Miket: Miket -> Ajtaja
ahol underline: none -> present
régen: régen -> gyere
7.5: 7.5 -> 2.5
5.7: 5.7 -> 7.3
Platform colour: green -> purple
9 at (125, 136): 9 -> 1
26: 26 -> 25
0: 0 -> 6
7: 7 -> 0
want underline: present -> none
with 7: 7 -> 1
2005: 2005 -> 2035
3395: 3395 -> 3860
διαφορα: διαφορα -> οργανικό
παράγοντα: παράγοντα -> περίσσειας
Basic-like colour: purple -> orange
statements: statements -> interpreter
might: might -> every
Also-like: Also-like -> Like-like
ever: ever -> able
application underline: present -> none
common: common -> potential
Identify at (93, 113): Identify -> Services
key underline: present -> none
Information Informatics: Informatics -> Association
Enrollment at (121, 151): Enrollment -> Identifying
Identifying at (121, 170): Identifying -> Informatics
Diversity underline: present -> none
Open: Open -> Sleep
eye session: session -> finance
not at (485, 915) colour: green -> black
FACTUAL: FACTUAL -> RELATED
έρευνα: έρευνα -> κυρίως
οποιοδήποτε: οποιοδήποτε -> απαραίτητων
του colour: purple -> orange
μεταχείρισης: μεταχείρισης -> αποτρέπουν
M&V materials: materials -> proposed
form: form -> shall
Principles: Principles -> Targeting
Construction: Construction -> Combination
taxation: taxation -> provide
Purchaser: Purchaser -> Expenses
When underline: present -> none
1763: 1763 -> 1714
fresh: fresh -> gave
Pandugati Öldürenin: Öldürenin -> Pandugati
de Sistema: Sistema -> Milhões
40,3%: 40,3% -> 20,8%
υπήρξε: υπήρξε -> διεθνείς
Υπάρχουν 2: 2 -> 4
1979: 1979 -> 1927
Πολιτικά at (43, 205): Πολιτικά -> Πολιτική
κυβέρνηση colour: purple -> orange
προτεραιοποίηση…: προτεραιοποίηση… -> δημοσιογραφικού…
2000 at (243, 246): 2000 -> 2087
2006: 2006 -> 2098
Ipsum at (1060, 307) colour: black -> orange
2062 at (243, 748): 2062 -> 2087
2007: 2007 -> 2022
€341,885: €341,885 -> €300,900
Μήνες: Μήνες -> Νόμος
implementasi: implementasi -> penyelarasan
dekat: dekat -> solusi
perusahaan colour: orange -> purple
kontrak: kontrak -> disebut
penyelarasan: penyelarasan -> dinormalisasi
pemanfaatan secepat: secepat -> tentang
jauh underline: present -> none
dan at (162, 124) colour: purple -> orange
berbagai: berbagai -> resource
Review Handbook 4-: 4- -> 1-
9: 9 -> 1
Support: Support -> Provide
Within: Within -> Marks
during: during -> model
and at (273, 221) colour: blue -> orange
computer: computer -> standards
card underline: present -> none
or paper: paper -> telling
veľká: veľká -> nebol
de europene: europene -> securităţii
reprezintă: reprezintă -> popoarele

═══

Quote every line listed for the items above, character for character and in the same order.

FINISHED ANSWER:
Miket: Miket -> Ajtaja
ahol underline: none -> present
régen: régen -> gyere
7.5: 7.5 -> 2.5
5.7: 5.7 -> 7.3
Platform colour: green -> purple
9 at (125, 136): 9 -> 1
26: 26 -> 25
0: 0 -> 6
7: 7 -> 0
want underline: present -> none
with 7: 7 -> 1
2005: 2005 -> 2035
3395: 3395 -> 3860
διαφορα: διαφορα -> οργανικό
παράγοντα: παράγοντα -> περίσσειας
Basic-like colour: purple -> orange
statements: statements -> interpreter
might: might -> every
Also-like: Also-like -> Like-like
ever: ever -> able
application underline: present -> none
common: common -> potential
Identify at (93, 113): Identify -> Services
key underline: present -> none
Information Informatics: Informatics -> Association
Enrollment at (121, 151): Enrollment -> Identifying
Identifying at (121, 170): Identifying -> Informatics
Diversity underline: present -> none
Open: Open -> Sleep
eye session: session -> finance
not at (485, 915) colour: green -> black
FACTUAL: FACTUAL -> RELATED
έρευνα: έρευνα -> κυρίως
οποιοδήποτε: οποιοδήποτε -> απαραίτητων
του colour: purple -> orange
μεταχείρισης: μεταχείρισης -> αποτρέπουν
M&V materials: materials -> proposed
form: form -> shall
Principles: Principles -> Targeting
Construction: Construction -> Combination
taxation: taxation -> provide
Purchaser: Purchaser -> Expenses
When underline: present -> none
1763: 1763 -> 1714
fresh: fresh -> gave
Pandugati Öldürenin: Öldürenin -> Pandugati
de Sistema: Sistema -> Milhões
40,3%: 40,3% -> 20,8%
υπήρξε: υπήρξε -> διεθνείς
Υπάρχουν 2: 2 -> 4
1979: 1979 -> 1927
Πολιτικά at (43, 205): Πολιτικά -> Πολιτική
κυβέρνηση colour: purple -> orange
προτεραιοποίηση…: προτεραιοποίηση… -> δημοσιογραφικού…
2000 at (243, 246): 2000 -> 2087
2006: 2006 -> 2098
Ipsum at (1060, 307) colour: black -> orange
2062 at (243, 748): 2062 -> 2087
2007: 2007 -> 2022
€341,885: €341,885 -> €300,900
Μήνες: Μήνες -> Νόμος
implementasi: implementasi -> penyelarasan
dekat: dekat -> solusi
perusahaan colour: orange -> purple
kontrak: kontrak -> disebut
penyelarasan: penyelarasan -> dinormalisasi
pemanfaatan secepat: secepat -> tentang
jauh underline: present -> none
dan at (162, 124) colour: purple -> orange
berbagai: berbagai -> resource
Review Handbook 4-: 4- -> 1-
9: 9 -> 1
Support: Support -> Provide
Within: Within -> Marks
during: during -> model
and at (273, 221) colour: blue -> orange
computer: computer -> standards
card underline: present -> none
or paper: paper -> telling
veľká: veľká -> nebol
de europene: europene -> securităţii
reprezintă: reprezintă -> popoarele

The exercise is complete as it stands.